Perovskite chromate doped with titanium for direct carbon dioxide electrolysis

Abstract

A composite cathode based on lanthanum chromate has uncovered tremendous potential for direct high temperature electrolysis. Unfortunately, a major setback of insufficient electrocatalytic activity limits the efficient carbon dioxide electrolysis. In this paper, catalytically active Ti is doped to partially replace Cr at the B-site in perovskite La_0.75Sr_0.25Cr_0.5−xFe_0.5Ti_xO_3−δ (LSCrFT, x = 0, 0.1, 0.2, 0.3, 0.4 and 0.5) to improve the polarization and electrocatalytic property of the cathode materials of the solid oxide electrolyzer.

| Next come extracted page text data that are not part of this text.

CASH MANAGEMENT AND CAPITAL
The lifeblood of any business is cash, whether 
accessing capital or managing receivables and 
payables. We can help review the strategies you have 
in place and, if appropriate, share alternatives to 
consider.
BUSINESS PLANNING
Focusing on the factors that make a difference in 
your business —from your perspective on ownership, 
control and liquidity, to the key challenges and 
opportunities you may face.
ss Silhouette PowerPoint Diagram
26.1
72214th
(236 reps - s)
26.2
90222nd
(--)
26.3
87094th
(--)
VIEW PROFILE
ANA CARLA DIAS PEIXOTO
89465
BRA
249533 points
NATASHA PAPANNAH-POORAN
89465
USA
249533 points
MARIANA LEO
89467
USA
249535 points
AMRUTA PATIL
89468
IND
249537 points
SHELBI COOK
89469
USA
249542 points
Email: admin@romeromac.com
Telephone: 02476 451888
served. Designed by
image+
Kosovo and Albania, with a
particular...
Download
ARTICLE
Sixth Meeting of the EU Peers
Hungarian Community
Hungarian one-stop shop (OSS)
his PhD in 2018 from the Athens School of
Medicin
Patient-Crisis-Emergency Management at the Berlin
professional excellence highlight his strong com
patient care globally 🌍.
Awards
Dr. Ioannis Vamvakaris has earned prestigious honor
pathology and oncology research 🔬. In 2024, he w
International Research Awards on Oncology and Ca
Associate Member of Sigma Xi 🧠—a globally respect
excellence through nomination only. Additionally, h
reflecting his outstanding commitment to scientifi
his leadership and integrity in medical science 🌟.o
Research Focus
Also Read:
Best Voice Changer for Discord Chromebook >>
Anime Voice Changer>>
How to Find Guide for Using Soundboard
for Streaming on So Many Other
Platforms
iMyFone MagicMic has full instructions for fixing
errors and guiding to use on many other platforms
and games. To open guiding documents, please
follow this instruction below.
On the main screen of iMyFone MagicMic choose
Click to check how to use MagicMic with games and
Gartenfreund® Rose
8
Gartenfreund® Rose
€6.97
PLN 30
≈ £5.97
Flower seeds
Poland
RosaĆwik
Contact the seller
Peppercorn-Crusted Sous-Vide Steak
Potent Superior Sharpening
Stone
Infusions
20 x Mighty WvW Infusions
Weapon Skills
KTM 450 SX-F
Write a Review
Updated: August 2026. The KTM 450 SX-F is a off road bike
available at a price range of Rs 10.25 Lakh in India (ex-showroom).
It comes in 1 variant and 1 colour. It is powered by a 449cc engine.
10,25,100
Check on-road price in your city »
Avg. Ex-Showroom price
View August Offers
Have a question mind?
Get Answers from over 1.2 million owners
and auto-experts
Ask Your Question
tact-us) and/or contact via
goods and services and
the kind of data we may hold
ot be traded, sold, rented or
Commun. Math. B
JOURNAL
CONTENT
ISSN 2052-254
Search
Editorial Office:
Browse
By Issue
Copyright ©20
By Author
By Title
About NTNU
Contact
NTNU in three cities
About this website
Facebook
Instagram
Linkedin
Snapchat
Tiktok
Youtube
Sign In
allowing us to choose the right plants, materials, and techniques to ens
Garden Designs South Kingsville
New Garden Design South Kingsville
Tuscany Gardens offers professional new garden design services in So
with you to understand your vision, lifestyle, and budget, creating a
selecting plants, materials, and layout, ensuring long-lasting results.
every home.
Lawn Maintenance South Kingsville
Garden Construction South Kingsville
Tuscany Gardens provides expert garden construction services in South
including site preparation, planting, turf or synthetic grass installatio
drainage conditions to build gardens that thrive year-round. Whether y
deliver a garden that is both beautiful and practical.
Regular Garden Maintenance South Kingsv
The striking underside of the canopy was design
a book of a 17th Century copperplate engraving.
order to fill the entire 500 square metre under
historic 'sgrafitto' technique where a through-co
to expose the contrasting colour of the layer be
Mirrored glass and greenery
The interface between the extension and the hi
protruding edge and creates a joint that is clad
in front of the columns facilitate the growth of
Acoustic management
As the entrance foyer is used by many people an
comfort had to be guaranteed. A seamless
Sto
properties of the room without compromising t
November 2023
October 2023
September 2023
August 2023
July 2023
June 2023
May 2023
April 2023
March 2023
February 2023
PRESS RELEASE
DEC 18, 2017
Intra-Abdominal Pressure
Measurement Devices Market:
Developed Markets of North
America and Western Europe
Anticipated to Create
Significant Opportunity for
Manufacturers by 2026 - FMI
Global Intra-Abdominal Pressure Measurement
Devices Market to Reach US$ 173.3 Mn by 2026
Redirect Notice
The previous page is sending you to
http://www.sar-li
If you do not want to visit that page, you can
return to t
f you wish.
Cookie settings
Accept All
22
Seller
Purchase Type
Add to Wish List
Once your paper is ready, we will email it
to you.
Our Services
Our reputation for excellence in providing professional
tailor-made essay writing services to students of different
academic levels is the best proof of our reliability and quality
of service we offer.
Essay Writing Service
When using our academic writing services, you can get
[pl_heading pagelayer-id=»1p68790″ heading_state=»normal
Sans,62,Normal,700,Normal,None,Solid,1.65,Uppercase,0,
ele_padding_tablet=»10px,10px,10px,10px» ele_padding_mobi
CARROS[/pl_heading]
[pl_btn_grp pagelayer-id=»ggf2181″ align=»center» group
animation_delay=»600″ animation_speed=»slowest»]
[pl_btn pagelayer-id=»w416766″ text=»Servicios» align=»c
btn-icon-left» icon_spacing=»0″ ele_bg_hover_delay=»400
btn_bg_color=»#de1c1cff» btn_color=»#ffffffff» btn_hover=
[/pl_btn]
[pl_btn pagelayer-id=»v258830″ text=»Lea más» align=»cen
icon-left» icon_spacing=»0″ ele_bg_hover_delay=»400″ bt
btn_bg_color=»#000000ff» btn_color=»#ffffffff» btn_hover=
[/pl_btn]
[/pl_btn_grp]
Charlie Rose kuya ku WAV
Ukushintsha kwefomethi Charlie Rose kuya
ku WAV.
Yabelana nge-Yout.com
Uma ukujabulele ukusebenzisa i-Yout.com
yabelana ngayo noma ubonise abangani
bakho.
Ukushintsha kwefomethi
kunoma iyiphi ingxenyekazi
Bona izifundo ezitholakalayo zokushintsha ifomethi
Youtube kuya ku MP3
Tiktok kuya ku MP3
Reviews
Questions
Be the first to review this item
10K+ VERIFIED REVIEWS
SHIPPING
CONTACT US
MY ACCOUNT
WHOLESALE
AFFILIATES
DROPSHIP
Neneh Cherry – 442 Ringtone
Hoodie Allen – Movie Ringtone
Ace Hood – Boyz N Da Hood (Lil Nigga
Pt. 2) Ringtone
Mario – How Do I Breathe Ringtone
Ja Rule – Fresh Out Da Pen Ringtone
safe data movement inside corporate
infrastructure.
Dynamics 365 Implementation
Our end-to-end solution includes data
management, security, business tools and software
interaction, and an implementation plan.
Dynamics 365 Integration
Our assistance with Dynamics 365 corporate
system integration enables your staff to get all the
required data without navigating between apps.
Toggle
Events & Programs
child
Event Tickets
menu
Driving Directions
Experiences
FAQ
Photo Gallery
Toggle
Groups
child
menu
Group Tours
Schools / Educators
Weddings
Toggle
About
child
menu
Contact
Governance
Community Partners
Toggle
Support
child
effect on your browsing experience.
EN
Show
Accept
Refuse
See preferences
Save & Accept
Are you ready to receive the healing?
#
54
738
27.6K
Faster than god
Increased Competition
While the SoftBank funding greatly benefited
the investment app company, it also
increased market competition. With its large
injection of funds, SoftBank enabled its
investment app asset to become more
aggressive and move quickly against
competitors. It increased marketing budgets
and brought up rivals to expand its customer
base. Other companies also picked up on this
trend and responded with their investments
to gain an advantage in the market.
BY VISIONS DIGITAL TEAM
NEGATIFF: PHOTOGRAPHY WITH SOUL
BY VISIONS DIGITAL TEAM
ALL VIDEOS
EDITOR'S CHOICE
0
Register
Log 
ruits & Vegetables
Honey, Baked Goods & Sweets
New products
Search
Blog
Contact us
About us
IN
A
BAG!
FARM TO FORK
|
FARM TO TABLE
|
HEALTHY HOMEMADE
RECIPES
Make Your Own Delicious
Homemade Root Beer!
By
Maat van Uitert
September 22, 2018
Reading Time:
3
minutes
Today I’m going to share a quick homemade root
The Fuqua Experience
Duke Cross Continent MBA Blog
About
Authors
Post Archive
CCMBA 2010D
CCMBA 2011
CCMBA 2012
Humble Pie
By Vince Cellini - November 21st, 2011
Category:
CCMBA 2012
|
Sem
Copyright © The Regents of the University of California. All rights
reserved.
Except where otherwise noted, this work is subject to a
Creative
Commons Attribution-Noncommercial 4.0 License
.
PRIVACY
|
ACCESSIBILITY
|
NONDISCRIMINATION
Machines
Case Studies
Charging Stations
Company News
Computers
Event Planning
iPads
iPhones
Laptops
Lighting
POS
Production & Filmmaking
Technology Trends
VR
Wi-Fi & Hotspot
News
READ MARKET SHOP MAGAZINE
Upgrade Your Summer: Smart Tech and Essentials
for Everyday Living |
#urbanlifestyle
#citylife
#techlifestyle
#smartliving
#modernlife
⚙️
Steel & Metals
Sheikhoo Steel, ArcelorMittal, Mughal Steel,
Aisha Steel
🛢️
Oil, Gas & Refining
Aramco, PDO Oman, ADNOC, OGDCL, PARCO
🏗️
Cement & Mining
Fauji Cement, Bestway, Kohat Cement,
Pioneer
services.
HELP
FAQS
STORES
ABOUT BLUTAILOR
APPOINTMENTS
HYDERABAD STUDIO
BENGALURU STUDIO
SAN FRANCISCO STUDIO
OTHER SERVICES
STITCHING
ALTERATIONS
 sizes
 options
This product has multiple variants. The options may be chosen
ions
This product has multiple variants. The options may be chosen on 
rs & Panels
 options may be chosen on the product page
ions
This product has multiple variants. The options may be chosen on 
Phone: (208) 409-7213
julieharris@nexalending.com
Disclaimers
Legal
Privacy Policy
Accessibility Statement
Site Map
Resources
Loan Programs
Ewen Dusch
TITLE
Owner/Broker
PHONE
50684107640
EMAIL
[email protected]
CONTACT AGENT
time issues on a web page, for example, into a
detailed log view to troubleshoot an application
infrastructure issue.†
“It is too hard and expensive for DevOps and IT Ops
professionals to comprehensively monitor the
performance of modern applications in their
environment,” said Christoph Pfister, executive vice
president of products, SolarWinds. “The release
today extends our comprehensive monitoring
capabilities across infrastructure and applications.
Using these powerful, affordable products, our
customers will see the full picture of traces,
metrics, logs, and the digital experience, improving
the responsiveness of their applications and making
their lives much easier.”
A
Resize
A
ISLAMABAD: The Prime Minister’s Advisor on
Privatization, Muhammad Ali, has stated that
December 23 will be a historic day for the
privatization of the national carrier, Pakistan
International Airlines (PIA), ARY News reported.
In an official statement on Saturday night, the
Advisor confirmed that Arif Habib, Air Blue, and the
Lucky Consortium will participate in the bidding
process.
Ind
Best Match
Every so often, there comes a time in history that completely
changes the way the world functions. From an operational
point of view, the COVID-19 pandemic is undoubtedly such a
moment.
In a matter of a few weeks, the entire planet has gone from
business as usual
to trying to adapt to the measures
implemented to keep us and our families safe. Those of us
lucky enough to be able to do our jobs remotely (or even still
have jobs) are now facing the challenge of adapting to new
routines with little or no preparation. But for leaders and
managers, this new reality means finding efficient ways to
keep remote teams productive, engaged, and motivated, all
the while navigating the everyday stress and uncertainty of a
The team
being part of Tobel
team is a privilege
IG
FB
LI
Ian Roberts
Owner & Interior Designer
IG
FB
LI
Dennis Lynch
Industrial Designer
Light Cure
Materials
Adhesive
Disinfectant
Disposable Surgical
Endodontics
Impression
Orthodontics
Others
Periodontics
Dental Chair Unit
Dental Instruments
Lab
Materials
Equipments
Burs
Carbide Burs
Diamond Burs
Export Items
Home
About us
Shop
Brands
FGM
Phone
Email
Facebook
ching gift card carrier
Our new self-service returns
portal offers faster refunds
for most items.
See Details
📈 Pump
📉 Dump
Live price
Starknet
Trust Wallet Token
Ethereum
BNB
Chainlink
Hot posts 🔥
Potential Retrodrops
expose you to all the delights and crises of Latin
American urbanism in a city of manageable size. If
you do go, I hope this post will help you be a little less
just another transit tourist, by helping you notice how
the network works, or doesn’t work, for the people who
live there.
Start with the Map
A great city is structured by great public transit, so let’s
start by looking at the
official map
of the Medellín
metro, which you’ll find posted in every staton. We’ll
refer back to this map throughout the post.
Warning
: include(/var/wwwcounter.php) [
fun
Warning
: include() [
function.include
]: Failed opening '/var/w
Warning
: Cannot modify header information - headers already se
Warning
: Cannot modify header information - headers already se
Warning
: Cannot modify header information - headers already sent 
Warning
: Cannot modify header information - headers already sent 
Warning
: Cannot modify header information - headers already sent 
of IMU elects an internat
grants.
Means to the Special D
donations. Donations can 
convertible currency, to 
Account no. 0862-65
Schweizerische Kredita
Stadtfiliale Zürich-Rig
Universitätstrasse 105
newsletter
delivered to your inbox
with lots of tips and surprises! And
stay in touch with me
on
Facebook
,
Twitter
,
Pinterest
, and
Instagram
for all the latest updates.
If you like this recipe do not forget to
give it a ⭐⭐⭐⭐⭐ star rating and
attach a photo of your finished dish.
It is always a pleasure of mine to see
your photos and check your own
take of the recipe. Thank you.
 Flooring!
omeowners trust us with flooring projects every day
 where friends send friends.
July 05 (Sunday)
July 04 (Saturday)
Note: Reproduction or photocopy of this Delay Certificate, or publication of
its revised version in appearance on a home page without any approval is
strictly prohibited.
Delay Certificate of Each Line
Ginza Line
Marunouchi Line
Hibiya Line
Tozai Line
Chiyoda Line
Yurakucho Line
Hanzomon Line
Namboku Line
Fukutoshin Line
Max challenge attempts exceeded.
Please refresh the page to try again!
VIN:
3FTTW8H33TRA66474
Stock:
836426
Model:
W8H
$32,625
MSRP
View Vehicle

The transition of the dominant mechanism from p-type conduction to n-type conduction is observed for the LSCrFT cathode with the Ti doping level at x = 0.3. The doping of Ti in LSCrFT largely improves the electrode activity and therefore reduces electrode polarization resistance. A high-temperature CO₂ electrolysis test demonstrates that the Faraday efficiencies of LSCrFT (x = 0.1) cathodes are enhanced by approximately 30% in contrast to bare LSCrF cathodes at 800 °C.